==== Text segment ====

Randall House: The First Modern House in Annapolis

The first modern house in Annapolis, a duplex located at 86-88 State Circle, was built by Alexander Randall (1803-81). Randall was lawyer, businessman, United States Congressman, and Maryland Attorney General. He and his family were very well educated, world travelers, and successful in business, science, and the arts. He was a staunch unionist and campaigned to keep the U.S. Naval Academy in Annapolis during the Civil War. His wife Elizabeth Blanchard Randall (1827-96) met with T.H. Huxley in London after the publication of Charles Darwin’s On the Origin of Species (1859), when Huxley was promoting the evolutionary biology of Darwin and scientific naturalism. Alexander and Elizabeth had seven children, which may have prompted them in 1878 to build the duplex in front of their home, The Bordley-Randall House.  

The architecture of 86-88 State Circle celebrates the complexity of organic life. The building’s silhouette is asymmetrical and varies dramatically from different vantage points. Interior rooms seem to push and pull themselves into space as if they are responding to a force requiring their existence. The three-story front bay windows are dominating vertical elements. The narrow chasm between them further accents their thrust into the sky. Each material of the house seems to have its own life. The brick foundation steps down in the front to support the vertical bay windows, and then moves around to the sides of the building and reaches up to the roof at the pediment over the stairs.

====

Work item A:
Please retype the Randall House text, everything from "The first modern house in Annapolis, a" down to "The Bordley-Randall House.", without any changes.
Work item B:
Extend the Randall House text, picking up right after its last sentence.
The records are not needed for anything here.

==== Material provided ====

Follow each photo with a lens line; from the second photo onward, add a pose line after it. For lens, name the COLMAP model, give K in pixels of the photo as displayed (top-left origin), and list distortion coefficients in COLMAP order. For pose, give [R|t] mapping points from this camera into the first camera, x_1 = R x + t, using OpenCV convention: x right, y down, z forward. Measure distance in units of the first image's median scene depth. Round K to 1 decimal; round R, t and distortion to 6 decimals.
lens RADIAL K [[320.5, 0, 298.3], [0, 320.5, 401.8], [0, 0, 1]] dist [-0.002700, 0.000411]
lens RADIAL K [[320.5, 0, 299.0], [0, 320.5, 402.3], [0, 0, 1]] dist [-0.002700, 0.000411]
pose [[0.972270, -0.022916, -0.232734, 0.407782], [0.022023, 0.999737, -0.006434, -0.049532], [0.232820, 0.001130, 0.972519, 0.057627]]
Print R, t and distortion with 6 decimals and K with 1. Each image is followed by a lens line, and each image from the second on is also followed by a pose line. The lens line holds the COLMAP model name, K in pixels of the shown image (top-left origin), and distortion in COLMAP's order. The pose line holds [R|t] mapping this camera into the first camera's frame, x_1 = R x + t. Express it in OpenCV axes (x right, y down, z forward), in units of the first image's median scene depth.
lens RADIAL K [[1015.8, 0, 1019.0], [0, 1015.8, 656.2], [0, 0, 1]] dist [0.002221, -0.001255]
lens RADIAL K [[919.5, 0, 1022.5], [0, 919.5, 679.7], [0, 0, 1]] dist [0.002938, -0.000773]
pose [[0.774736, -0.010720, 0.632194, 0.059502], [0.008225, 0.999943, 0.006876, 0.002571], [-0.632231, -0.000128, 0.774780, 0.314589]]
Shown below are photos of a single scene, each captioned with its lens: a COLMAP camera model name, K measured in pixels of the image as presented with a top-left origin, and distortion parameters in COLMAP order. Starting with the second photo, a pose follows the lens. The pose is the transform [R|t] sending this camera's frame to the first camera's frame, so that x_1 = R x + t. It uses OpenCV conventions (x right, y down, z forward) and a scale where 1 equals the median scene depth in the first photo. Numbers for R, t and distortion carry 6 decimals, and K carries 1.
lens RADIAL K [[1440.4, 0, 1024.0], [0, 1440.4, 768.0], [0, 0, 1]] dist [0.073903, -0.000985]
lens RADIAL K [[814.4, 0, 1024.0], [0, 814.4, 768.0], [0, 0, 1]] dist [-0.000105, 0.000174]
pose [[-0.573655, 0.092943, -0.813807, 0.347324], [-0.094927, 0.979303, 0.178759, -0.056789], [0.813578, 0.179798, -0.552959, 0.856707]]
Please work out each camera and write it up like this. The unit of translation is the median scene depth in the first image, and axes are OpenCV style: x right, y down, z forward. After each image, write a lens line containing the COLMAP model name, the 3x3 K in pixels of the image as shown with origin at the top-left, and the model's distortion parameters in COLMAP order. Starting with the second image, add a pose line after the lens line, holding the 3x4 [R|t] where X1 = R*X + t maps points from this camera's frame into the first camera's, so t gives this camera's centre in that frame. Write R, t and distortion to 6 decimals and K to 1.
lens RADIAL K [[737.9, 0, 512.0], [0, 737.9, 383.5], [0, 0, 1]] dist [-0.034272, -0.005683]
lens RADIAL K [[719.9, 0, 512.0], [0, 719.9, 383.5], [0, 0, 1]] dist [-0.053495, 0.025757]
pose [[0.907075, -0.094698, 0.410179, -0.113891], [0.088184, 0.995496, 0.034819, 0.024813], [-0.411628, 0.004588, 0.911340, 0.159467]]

====

Answer space A:
The first modern house in Annapolis, a duplex located at 86-88 State Circle, was built by Alexander Randall (1803-81). Randall was lawyer, businessman, United States Congressman, and Maryland Attorney General. He and his family were very well educated, world travelers, and successful in business, science, and the arts. He was a staunch unionist and campaigned to keep the U.S. Naval Academy in Annapolis during the Civil War. His wife Elizabeth Blanchard Randall (1827-96) met with T.H. Huxley in London after the publication of Charles Darwin’s On the Origin of Species (1859), when Huxley was promoting the evolutionary biology of Darwin and scientific naturalism. Alexander and Elizabeth had seven children, which may have prompted them in 1878 to build the duplex in front of their home, The Bordley-Randall House.

Answer space B:
Note the “room” above the entrance porch: it spans over half of the porch ceiling, and seems as if it has been pushed out from inside to create the space necessary for its existence. Its two small windows make no attempt to match others in the house. They are the size they need to be, based on natural selection, not a contrived sense of symmetry or balance.  

The architectural ornamentation of the building is animalistic. The terracotta ridge roof tiles are like vertebra. The terracotta fish scale siding is a taut skin. The stepped windows in the side stair hall take pleasure in the muscular mechanical movement of legs and feet climbing stairs.  The pediment on the porch roof does not align with the front door so the path from sidewalk to front door has a zigzag dance that celebrates biped ambulatory movement. The stucco panels of this pediment and the pediments at the gable ends of the main roof hold a key to the spirit of this building: oyster shells were pressed into the stucco during construction. The shells were tightly spaced, with the mother of pearl facing out. Most of the shells are gone, only a pattern of holes and some shell fragments protected by overhanging eves remain. In classical architecture, pediments were filled with sculptures of heroic human exploits; think of the Parthenon “Elgin” marble figures. However, here in Annapolis in 1878, the monumental space of the pediment is given over to celebrate the existence of nature, the beauty of Chesapeake Bay life, and the simple joy of eating.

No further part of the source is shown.